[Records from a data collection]

━━━━━━━━━━━━━━━━━━━━

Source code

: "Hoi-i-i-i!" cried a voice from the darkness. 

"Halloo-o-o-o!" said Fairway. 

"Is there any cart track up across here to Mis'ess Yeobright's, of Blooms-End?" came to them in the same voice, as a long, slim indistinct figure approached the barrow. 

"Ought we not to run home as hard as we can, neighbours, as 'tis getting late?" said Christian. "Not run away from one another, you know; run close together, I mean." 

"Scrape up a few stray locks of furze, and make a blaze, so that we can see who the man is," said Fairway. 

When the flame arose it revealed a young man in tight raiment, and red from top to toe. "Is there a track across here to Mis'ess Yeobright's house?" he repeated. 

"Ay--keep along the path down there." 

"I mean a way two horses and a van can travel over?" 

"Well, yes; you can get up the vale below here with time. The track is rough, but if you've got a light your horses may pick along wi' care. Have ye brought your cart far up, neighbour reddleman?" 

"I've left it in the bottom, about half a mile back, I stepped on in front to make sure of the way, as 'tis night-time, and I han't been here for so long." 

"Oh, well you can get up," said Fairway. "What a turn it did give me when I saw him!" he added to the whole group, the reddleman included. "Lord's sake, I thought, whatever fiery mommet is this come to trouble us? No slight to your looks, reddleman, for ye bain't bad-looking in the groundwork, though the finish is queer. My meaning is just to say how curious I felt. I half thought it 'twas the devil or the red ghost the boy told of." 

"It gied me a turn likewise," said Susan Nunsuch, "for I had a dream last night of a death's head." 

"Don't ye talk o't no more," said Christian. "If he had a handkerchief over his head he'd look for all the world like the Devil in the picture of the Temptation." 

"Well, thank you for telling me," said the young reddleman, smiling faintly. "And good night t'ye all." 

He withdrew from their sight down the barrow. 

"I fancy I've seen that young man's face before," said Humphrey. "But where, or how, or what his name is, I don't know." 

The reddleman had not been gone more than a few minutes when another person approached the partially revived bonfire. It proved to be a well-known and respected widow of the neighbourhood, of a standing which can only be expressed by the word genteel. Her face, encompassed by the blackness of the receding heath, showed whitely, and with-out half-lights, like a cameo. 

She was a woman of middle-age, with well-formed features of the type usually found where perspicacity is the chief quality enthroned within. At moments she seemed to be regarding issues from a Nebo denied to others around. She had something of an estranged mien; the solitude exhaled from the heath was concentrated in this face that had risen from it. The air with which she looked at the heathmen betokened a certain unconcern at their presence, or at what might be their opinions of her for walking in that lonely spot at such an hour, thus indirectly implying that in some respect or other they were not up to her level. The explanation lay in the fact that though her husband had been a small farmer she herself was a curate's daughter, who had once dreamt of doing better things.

━━━━━━━━━━━━━━━━━━━━

What is needed is a word-for-word copy of all the entries.

Source code

: "Hoi-i-i-i!" cried a voice from the darkness. 

"Halloo-o-o-o!" said Fairway. 

"Is there any cart track up across here to Mis'ess Yeobright's, of Blooms-End?" came to them in the same voice, as a long, slim indistinct figure approached the barrow. 

"Ought we not to run home as hard as we can, neighbours, as 'tis getting late?" said Christian. "Not run away from one another, you know; run close together, I mean." 

"Scrape up a few stray locks of furze, and make a blaze, so that we can see who the man is," said Fairway. 

When the flame arose it revealed a young man in tight raiment, and red from top to toe. "Is there a track across here to Mis'ess Yeobright's house?" he repeated. 

"Ay--keep along the path down there." 

"I mean a way two horses and a van can travel over?" 

"Well, yes; you can get up the vale below here with time. The track is rough, but if you've got a light your horses may pick along wi' care. Have ye brought your cart far up, neighbour reddleman?" 

"I've left it in the bottom, about half a mile back, I stepped on in front to make sure of the way, as 'tis night-time, and I han't been here for so long." 

"Oh, well you can get up," said Fairway. "What a turn it did give me when I saw him!" he added to the whole group, the reddleman included. "Lord's sake, I thought, whatever fiery mommet is this come to trouble us? No slight to your looks, reddleman, for ye bain't bad-looking in the groundwork, though the finish is queer. My meaning is just to say how curious I felt. I half thought it 'twas the devil or the red ghost the boy told of." 

"It gied me a turn likewise," said Susan Nunsuch, "for I had a dream last night of a death's head." 

"Don't ye talk o't no more," said Christian. "If he had a handkerchief over his head he'd look for all the world like the Devil in the picture of the Temptation." 

"Well, thank you for telling me," said the young reddleman, smiling faintly. "And good night t'ye all." 

He withdrew from their sight down the barrow. 

"I fancy I've seen that young man's face before," said Humphrey. "But where, or how, or what his name is, I don't know." 

The reddleman had not been gone more than a few minutes when another person approached the partially revived bonfire. It proved to be a well-known and respected widow of the neighbourhood, of a standing which can only be expressed by the word genteel. Her face, encompassed by the blackness of the receding heath, showed whitely, and with-out half-lights, like a cameo. 

She was a woman of middle-age, with well-formed features of the type usually found where perspicacity is the chief quality enthroned within. At moments she seemed to be regarding issues from a Nebo denied to others around. She had something of an estranged mien; the solitude exhaled from the heath was concentrated in this face that had risen from it. The air with which she looked at the heathmen betokened a certain unconcern at their presence, or at what might be their opinions of her for walking in that lonely spot at such an hour, thus indirectly implying that in some respect or other they were not up to her level. The explanation lay in the fact that though her husband had been a small farmer she herself was a curate's daughter, who had once dreamt of doing better things.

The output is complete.